Task requirements: Copy every line of the records below word for word, leaving nothing out.

Data for this exercise:

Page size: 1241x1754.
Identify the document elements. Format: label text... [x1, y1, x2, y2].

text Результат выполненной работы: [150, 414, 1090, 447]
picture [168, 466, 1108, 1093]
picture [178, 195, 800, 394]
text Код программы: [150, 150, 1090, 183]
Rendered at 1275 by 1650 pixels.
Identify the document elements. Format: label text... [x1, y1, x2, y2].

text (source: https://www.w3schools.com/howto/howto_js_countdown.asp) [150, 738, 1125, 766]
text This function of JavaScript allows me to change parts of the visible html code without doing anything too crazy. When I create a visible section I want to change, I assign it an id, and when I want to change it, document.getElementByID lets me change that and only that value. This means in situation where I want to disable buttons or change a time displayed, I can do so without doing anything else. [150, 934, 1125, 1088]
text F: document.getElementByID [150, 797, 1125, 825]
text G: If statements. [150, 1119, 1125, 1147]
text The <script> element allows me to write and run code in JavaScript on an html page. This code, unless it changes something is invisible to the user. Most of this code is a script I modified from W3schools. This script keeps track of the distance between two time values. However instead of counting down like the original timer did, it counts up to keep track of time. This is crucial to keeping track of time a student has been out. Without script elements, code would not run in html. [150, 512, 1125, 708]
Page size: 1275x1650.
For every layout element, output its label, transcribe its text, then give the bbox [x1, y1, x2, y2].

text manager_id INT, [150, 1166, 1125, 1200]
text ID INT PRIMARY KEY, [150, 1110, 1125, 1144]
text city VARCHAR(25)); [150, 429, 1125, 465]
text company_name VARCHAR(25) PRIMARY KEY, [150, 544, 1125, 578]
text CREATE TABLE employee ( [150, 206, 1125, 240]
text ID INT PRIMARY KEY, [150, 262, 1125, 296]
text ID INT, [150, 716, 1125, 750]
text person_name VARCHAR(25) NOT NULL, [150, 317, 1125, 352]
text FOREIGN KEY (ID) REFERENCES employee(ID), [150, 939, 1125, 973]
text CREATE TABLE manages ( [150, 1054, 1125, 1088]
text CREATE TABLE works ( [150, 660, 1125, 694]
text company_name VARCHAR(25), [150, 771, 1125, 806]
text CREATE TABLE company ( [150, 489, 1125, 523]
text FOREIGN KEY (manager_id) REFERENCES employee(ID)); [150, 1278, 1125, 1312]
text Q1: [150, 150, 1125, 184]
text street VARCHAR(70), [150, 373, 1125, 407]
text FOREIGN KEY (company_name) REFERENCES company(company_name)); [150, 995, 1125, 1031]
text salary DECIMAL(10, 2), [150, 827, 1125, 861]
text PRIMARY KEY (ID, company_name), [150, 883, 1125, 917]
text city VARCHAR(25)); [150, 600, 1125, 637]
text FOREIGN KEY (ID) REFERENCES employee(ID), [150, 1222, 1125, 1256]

Complete response:
Page size: 1241x1754.
Identify the document elements. Format: label text... [x1, y1, x2, y2].

text Результат выполненной работы: [150, 414, 1090, 447]
picture [168, 466, 1108, 1093]
picture [178, 195, 800, 394]
text Код программы: [150, 150, 1090, 183]
Rendered at 1275 by 1650 pixels.
Identify the document elements. Format: label text... [x1, y1, x2, y2].

text (source: https://www.w3schools.com/howto/howto_js_countdown.asp) [150, 738, 1125, 766]
text This function of JavaScript allows me to change parts of the visible html code without doing anything too crazy. When I create a visible section I want to change, I assign it an id, and when I want to change it, document.getElementByID lets me change that and only that value. This means in situation where I want to disable buttons or change a time displayed, I can do so without doing anything else. [150, 934, 1125, 1088]
text F: document.getElementByID [150, 797, 1125, 825]
text G: If statements. [150, 1119, 1125, 1147]
text The <script> element allows me to write and run code in JavaScript on an html page. This code, unless it changes something is invisible to the user. Most of this code is a script I modified from W3schools. This script keeps track of the distance between two time values. However instead of counting down like the original timer did, it counts up to keep track of time. This is crucial to keeping track of time a student has been out. Without script elements, code would not run in html. [150, 512, 1125, 708]
Page size: 1275x1650.
For every layout element, output its label, transcribe its text, then give the bbox [x1, y1, x2, y2].

text manager_id INT, [150, 1166, 1125, 1200]
text ID INT PRIMARY KEY, [150, 1110, 1125, 1144]
text city VARCHAR(25)); [150, 429, 1125, 465]
text company_name VARCHAR(25) PRIMARY KEY, [150, 544, 1125, 578]
text CREATE TABLE employee ( [150, 206, 1125, 240]
text ID INT PRIMARY KEY, [150, 262, 1125, 296]
text ID INT, [150, 716, 1125, 750]
text person_name VARCHAR(25) NOT NULL, [150, 317, 1125, 352]
text FOREIGN KEY (ID) REFERENCES employee(ID), [150, 939, 1125, 973]
text CREATE TABLE manages ( [150, 1054, 1125, 1088]
text CREATE TABLE works ( [150, 660, 1125, 694]
text company_name VARCHAR(25), [150, 771, 1125, 806]
text CREATE TABLE company ( [150, 489, 1125, 523]
text FOREIGN KEY (manager_id) REFERENCES employee(ID)); [150, 1278, 1125, 1312]
text Q1: [150, 150, 1125, 184]
text street VARCHAR(70), [150, 373, 1125, 407]
text FOREIGN KEY (company_name) REFERENCES company(company_name)); [150, 995, 1125, 1031]
text salary DECIMAL(10, 2), [150, 827, 1125, 861]
text PRIMARY KEY (ID, company_name), [150, 883, 1125, 917]
text city VARCHAR(25)); [150, 600, 1125, 637]
text FOREIGN KEY (ID) REFERENCES employee(ID), [150, 1222, 1125, 1256]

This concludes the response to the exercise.